Mr. Burman never, not once, let on what an awful lot he knew about the clandestine amulets on necklaces concealed under women’s garments. For his afternoon naps at home his head reposed on a silken cushion stuffed with female hair, curls that women bestow only on especially favored lovers; he had also collected in his apartment and held in the most sentimental regard various feminine mementos, such as ladies’ shoes, forgotten petticoats, unforgettable hosiery, shifts, handkerchiefs, and hat feathers; moreover, on winter afternoons standing behind the yellow silk curtains he was wont to dream of those women who had once upon a time pulled his doorbell, to swear solemn oaths on entering that they could never set foot in this apartment again, they would die of fear, of the risks they had had to take…Meanwhile, from Mr. Burman’s closet the lady’s nightgown would materialize, having been brought home by him on an earlier occasion…His guests used to run about the house in slippers and kept tabs on his linen closet…They would settle in an armchair or on the sofa with such happy abandon as if they had meant to stay the rest of their lives…Totally forgetting proper decorum as well as their convent-taught manners, they hummed naughty songs, romped about like children, and studied with misty eyes Mr. Burman’s collection of small hand-colored photos, scenes of a medieval mass…And these Budapest ladies never let on that they had glimpsed each other’s souvenirs at the apartment on Lövész Street.

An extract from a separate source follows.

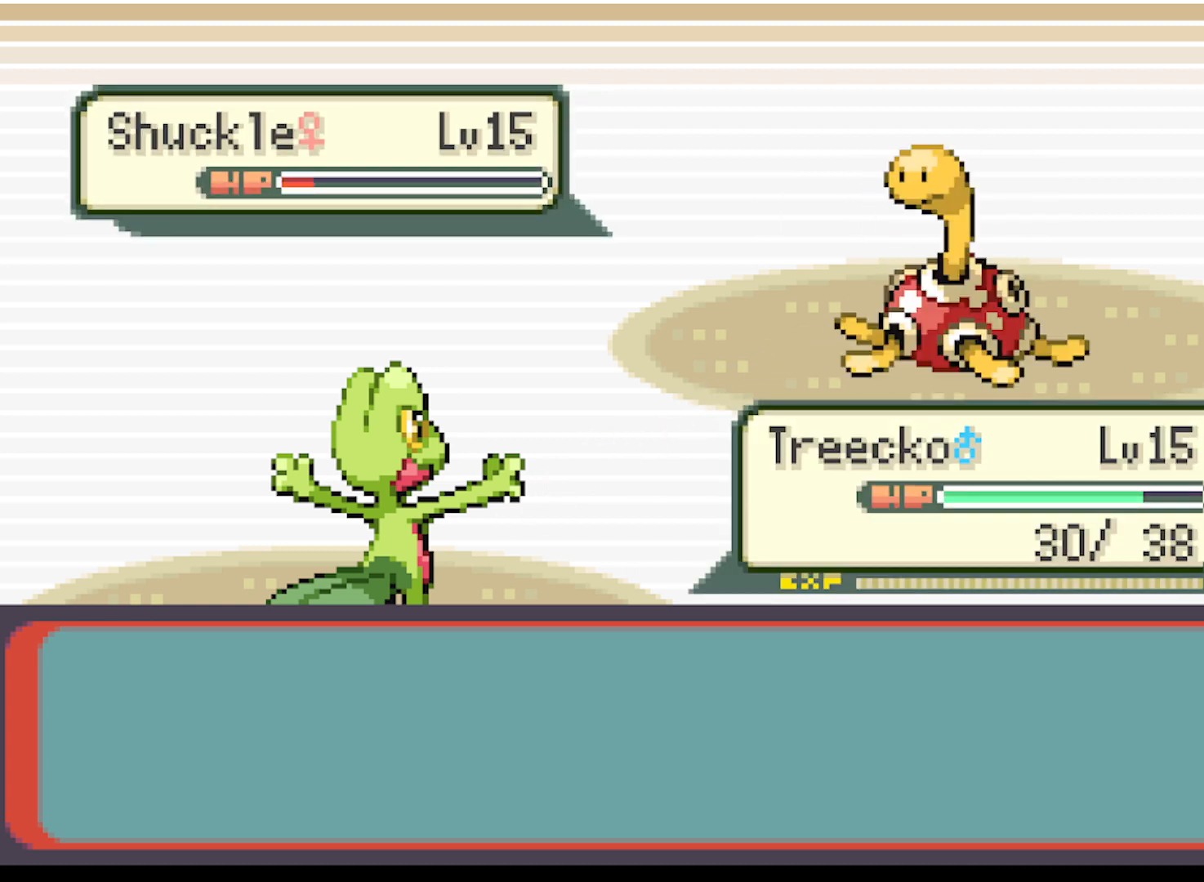
{"buttons": ["B"], "left_stick": "center", "events": [[458, "B", "down"]]}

This Mr. Burman had fallen so in love with Eveline that he was as impatient for the year of mourning to end as a child waiting for Christmas. At Eveline’s request he destroyed all of his trophies, every last souvenir of his past affairs. The old tile stove had plenty to feed on, as it merrily incinerated all those loves of yore, loves that had once upon a time arrived with a promise of life-giving springtime, of Easter resurrections. Only a single key was left as a last remnant of Mr. Burman’s once mighty manhood. This was the key of the Russian Orthodox chapel at Üröm, where in bygone days Mr. Burman had enticed those women who had been too timid to set foot in his apartment on Lövész Street. But Eveline had taken possession of this key after a jealous tantrum and already in the sixth month of their marriage made use of it, for an assignation at the chapel where a solemn crypt held the mortal remains of a Muscovite princess, the wife of a former viceroy.